By Kevin Wolma
Hudsonville athletic director
Wolma is in his third school year as athletic director at Hudsonville and previously coached basketball and golf. Below is a recent “30-second timeout” he wrote for the Hudsonville district newsletter.
We were five seconds away from one of the greatest upsets in the history of Caledonia basketball.
During the regular season, South Christian had beaten us by more than 30 points on two different occasions. The District Finals became the site for the third contest between the two schools on a warm March day.
We were able to slow them down just enough to stay within striking distance until late in the fourth quarter, when we finally took the lead for the first time. South Christian had one last chance with seven seconds left on the clock. After a timeout, they in-bounded the ball from the sideline and their player forced up a shot. I could see it was going to be short from my viewpoint, and my heart began to race with adrenaline as I could sense the impossible was going to become possible.
What happened next has stuck with me for the rest of my life, as one of the South Christian players pushed one of our players in the back, grabbed the rebound, and put the ball in the basket with one second left.

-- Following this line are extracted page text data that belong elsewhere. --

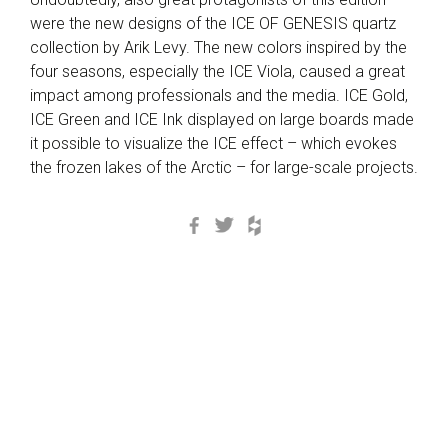
were the new designs of the ICE OF GENESIS quartz
collection by Arik Levy. The new colors inspired by the
four seasons, especially the ICE Viola, caused a great
impact among professionals and the media. ICE Gold,
ICE Green and ICE Ink displayed on large boards made
it possible to visualize the ICE effect – which evokes
the frozen lakes of the Arctic – for large-scale projects.
Facebook
Twitter
Houzz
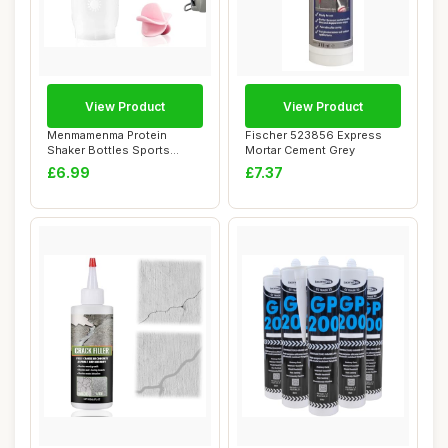
View Product
View Product
Menmamenma Protein
Fischer 523856 Express
Shaker Bottles Sports
Mortar Cement Grey
Protein Mixes Cup 7...
£6.99
£7.37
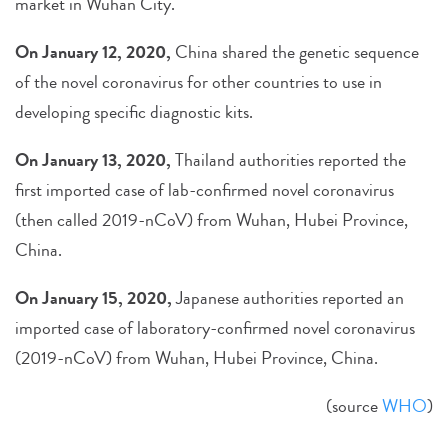
market in Wuhan City.
On January 12, 2020,
China shared the genetic sequence
of the novel coronavirus for other countries to use in
developing specific diagnostic kits.
On January 13, 2020,
Thailand authorities reported the
first imported case of lab-confirmed novel coronavirus
(then called 2019-nCoV) from Wuhan, Hubei Province,
China.
On January 15, 2020,
Japanese authorities reported an
imported case of laboratory-confirmed novel coronavirus
(2019-nCoV) from Wuhan, Hubei Province, China.
(source
WHO
)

Game over. South Christian wins the District championship.
For the next eight years as a varsity basketball coach, I held a grudge against officials for that one call. Twelve years later, after I was done coaching, I went back and watched the game over again for the first time. I almost turned the video off when they in-bounded the ball in those last seven seconds because I did not want to relive that moment and the ensuing emotions that took place.
While watching I discovered something.
The South Christian player did not shove my player as much as I thought, and our players did not box out like I had thought, which made it easier for them to get the rebound and score. Looking back, did I even tell my players to box out during that last timeout before the ball was in-bounded?
At that moment it became very clear to me that what we see during a game may be clouded because we want our team to gain every advantage and every call in order for them to be successful. Perception is not reality. Officials are human. They will make mistakes just like the coaches and players do during a game.
There still has never been a game that has been decided by an official. Some people will say that the Class B Semifinal boys basketball game (in 2010) was decided on an official’s call when they ruled one of Forest Hills Northern’s player's foot was on the line on his last-second shot when in reality his foot clearly was behind the line. That call cost them a chance to play in the (MHSAA) Finals.
Coach Steve Harvey was quoted in the paper as saying, "We had opportunities to take care of the game before it even came down to that shot.” In the moment it seemed like that one play cost Forest Hills Northern the game, but there were over 50 possessions on offense and defense that preceded the play and potential outcome.
Having the opportunity to spend time with officials inside the locker room has made it very evident they are serious about their jobs and calling the best game they can. I have had requests from officials to have a monitor available to break down film an hour and a half before their contest begins to see strengths and weaknesses in their placement and mechanics from prior contests. I have had officials upset at halftime or after a game because they realized they made a mistake. I have had officials contact me personally after a game to apologize for a call made during the contest.
In the business world and also in education we use the word collaboration a lot. Officials collaborate before, during, and after every contest to garner more knowledge so they can continue to improve.
This is not even their full time job. Officials do what they do because they love the game and want to give back to the sport that made an impact on them.
The next time we are at a game and we think the officials missed a call, let’s take a 30-second timeout to gather our emotions so we do not say anything we will regret later. Instead let’s spend our energy cheering on our teams to be the best they can be.